14 November 2012

Excerpts. Transcript. DVD commentary. The Limey 1999. Lem Dobbs.


  Soderbergh: This grew out of a deisre to find a new way to give information about the story, about the character. It wasn't desparate act. Me thinking there has to be better ways to lay things out to people. //less traditional. You can be more adventures//.
  We had to play around a little bit. I remember some versions were too fragmented.
  Dobbs: One of the great clichés of filmmaking that you hear people say constantly, (Those pseudo-intellectual fuckfaces are most annoying.) that I don't think it's true at all, unlike novels, in films, you can't show thinking. It's a comp... It's a total lie. I think movies are ["]brilliant["] at showing someone thinking. I think what I particularly encouraged you to do to was to go get more shots and put into movie
more shots, Terrence Stamp sitting in a chair, meditative, smoking, thinking, reflecting. You may not know exactly what he's thinkin. I think you can ["]pretty much["] infer. It's certainly one of advantages of casting an older actor who brings a lot of ["]baggage["] with him from previous roles and years.
  I think it's very novelistic to do this kind of fragmentation, people talk about it as being cinematically stylish.
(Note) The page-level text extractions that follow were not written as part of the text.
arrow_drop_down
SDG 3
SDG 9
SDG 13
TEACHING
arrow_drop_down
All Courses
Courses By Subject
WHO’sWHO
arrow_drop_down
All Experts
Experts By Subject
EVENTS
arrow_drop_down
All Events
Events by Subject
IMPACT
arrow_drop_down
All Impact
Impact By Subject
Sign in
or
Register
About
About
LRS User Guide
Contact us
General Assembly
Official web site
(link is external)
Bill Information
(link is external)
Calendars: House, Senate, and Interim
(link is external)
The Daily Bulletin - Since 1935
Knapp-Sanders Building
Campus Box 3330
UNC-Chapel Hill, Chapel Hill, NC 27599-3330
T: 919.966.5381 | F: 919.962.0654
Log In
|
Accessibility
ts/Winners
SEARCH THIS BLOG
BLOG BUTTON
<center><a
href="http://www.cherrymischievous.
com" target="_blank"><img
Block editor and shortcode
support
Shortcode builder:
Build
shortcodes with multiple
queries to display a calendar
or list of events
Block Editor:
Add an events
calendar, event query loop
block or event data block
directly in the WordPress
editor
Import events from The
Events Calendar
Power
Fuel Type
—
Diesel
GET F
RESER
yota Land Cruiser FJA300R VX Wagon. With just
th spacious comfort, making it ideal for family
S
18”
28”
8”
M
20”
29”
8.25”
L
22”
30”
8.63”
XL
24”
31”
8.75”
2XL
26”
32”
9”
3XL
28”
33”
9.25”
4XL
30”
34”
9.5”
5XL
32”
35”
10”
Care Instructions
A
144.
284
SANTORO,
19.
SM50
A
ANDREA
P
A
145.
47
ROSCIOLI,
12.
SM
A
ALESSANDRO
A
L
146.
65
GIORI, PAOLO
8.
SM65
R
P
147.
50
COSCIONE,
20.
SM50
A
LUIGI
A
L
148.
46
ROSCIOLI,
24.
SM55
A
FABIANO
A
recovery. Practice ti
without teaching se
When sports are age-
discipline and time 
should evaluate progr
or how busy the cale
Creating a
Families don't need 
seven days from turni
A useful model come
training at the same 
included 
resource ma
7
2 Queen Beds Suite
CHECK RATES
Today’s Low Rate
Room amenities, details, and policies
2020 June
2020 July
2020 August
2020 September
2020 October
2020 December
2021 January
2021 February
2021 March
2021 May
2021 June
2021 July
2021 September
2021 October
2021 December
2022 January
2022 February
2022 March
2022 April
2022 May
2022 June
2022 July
I think it's almost more of a literary device.
  (one of common mistakes, difference between infer and imply, between infer and refer)

  I believe that this misconception is caused by the belief that Théâtre=Cinéma. Because of position of camera, movement of camera, and editing, one example close-up, Cinéma certainly can show "thinking". There are many examples, I can't retrieve the memories now. I am certain that I can if I am given a trigger.